Right here’s the way to use the SentencePiece tokenizer from the Hugging Face Transformers library:
from transformers import T5Tokenizer
# Load the T5 tokenizer (which makes use of SentencePiece+Unigram) tokenizer = T5Tokenizer.from_pretrained(“t5-small”)
# Tokenize a textual content textual content = “SentencePiece is a subword tokenizer utilized in fashions corresponding to XLNet and T5.” tokens = tokenizer.encode(textual content) print(f“Token IDs: {tokens}”) print(f“Tokens: {tokenizer.convert_ids_to_tokens(tokens)}”) print(f“Decoded: {tokenizer.decode(tokens)}”) |
and the output is:
Token IDs: [4892, 17, 1433, 345, 23, 15, 565, 19, 3, 9, 769, 6051, 14145, 8585, 261, 16, 2250, 224, 38, 3, 4, 434, 9688, 11, 332, 9125, 1] Tokens: [‘▁Sen’, ‘t’, ‘ence’, ‘P’, ‘i’, ‘e’, ‘ce’, ‘▁is’, ‘▁’, ‘a’, ‘▁sub’, ‘word’, ‘▁token’, ‘izer’, ‘▁used’, ‘▁in’, ‘▁models’, ‘▁such’, ‘▁as’, ‘▁’, ‘X’, ‘L’, ‘Net’, ‘▁and’, ‘▁T’, ‘5.’, ”] Decoded: SentencePiece is a subword tokenizer utilized in fashions corresponding to XLNet and T5. |
Just like WordPiece, a particular prefix (underscore character, “_”) is added to tell apart subwords from phrases.
Coaching a SentencePiece tokenizer can also be comparable utilizing the Hugging Face Tokenizers library.
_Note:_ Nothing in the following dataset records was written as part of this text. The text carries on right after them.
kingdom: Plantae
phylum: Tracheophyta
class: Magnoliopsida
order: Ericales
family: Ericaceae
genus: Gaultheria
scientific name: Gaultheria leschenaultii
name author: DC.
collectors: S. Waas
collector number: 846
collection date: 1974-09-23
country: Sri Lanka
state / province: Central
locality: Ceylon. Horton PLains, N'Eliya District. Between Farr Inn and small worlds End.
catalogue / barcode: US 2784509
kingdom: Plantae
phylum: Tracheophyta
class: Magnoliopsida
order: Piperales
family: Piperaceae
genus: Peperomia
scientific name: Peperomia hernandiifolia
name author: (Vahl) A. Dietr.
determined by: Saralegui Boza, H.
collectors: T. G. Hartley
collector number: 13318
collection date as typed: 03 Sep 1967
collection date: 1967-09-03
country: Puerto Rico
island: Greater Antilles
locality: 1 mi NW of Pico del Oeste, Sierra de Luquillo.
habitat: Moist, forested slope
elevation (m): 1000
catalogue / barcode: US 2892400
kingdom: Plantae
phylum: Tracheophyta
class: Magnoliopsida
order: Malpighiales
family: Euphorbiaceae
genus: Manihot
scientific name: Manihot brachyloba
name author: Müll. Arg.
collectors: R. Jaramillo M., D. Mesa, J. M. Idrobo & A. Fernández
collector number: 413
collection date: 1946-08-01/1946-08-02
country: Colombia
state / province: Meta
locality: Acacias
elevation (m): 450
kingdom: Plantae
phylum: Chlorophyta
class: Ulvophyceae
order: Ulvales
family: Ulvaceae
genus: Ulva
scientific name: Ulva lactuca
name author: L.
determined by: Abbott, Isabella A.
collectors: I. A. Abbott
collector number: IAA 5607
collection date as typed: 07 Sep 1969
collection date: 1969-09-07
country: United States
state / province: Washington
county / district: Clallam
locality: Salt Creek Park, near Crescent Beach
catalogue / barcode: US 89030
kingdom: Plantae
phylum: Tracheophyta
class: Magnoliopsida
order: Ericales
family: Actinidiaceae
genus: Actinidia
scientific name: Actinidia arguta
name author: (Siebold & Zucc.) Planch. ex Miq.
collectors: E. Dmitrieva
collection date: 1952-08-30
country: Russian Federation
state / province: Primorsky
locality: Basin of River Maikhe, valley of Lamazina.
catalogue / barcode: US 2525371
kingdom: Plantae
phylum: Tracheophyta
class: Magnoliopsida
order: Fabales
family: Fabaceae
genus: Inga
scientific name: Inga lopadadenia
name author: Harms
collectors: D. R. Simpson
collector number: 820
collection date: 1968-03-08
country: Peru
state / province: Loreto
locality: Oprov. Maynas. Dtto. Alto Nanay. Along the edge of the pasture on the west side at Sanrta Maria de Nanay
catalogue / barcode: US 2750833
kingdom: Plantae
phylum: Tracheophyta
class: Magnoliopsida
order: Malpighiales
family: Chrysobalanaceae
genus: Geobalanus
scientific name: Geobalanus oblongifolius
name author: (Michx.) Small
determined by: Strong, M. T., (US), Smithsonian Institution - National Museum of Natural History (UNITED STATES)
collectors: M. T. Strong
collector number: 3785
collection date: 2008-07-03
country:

Right here’s an instance:
from datasets import load_dataset from tokenizers import SentencePieceUnigramTokenizer
ds = load_dataset(“Salesforce/wikitext”, “wikitext-103-raw-v1”) tokenizer = SentencePieceUnigramTokenizer()
tokenizer.train_from_iterator(ds[“train”][“text”]) tokenizer.save(“my-tokenizer.json”) |
You can even use Google’s sentencepiece
library for a similar objective.
Additional Readings
Under are some additional readings on the subject:
Abstract
On this article, you explored various kinds of tokenization algorithms utilized in trendy language fashions. You realized that:
- BPE is extensively utilized in GPT fashions and works by merging frequent adjoining pairs
- WordPiece is utilized in BERT fashions and maximizes chance of coaching knowledge
- SentencePiece is extra versatile and may deal with totally different languages with out pre-tokenization
- Trendy tokenizers embody necessary options like particular tokens, truncation, and padding
Understanding these tokenization algorithms is essential for working with trendy language fashions and preprocessing textual content knowledge successfully.